Seattle’s affordable housing crisis is linked to Seattle’s extraordinary real estate market. In both cases, demand is far higher than supply. For buyers, that means the possibility of bidding wars. For renters, particularly ones that are making 80 percent or less of Seattle’s mean income, that can mean entering one of Seattle Housing Authority’s lotteries.
According to a recent article in the Seattle Weekly;
“Murray’s administration aims to increase the number of new housing units in the city to 50,000 within 10 years, with 20,000 of these units set aside for affordable housing.“
Those 20,000 units will be appreciated; but for the Abbey Lincoln complex there were only 68 units for 300 applicants. There could’ve been more applicants, but increasing the advertising wouldn’t change the number of units available. Frequently, the way they handle the number of applicants is to hold a lottery of those who are eligible. The lottery may not have a million dollar payout, but the odds are a lot better than Washington’s Lotto, and the benefits of not being homeless and being close to work or school can be tremendous.
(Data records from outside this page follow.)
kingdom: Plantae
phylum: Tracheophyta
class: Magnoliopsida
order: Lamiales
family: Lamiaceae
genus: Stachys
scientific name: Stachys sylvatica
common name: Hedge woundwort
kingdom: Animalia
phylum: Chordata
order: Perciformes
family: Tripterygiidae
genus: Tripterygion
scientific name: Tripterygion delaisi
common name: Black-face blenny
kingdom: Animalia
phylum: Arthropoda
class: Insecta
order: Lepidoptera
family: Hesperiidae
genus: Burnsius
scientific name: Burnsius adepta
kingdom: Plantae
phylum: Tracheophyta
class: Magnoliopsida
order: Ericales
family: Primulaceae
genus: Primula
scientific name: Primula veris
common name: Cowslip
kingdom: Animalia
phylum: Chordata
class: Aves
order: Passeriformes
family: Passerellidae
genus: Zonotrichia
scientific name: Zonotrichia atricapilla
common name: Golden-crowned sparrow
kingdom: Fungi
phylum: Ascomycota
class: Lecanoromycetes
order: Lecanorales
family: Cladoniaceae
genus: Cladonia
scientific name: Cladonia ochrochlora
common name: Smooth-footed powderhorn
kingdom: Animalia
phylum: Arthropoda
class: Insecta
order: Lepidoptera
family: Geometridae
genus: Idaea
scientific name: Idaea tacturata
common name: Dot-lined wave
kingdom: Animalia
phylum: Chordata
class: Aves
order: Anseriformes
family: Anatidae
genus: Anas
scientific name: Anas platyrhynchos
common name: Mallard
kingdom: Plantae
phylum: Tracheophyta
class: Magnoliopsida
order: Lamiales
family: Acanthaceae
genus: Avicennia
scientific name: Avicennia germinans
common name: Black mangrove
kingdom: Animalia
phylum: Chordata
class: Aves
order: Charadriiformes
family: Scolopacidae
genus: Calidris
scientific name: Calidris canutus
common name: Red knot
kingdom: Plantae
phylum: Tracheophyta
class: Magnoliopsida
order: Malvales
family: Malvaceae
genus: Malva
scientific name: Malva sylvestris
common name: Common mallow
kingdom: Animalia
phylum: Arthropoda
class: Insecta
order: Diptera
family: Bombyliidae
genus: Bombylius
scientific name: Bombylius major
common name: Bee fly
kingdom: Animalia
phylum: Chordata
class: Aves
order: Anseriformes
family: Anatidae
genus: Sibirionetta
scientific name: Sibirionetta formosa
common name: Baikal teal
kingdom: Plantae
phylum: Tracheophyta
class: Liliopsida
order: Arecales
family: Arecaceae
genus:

Ten years is a long time to wait. Look back four years and remember what real estate was like then. According to Zillow, the median house price in Seattle was $590K in November, 2016. In November 2012, it was $399K, and that was after a major jump the month before. Meanwhile, a place that rents for $2,400 now rented for $1,700 then. Both are up 40 percent. That’s fine if your wages are up 41 percent, and they are for some, but not for all. Extrapolation is a bad guess, but if this pace continues for a few more years, affordability won’t get easier.
Chasing affordability may be the price we get to pay for an expanding local economy, increased world-wide visibility, and options constrained by geography. At this rate, winning the lottery or Lotto may become more popular paths to housing.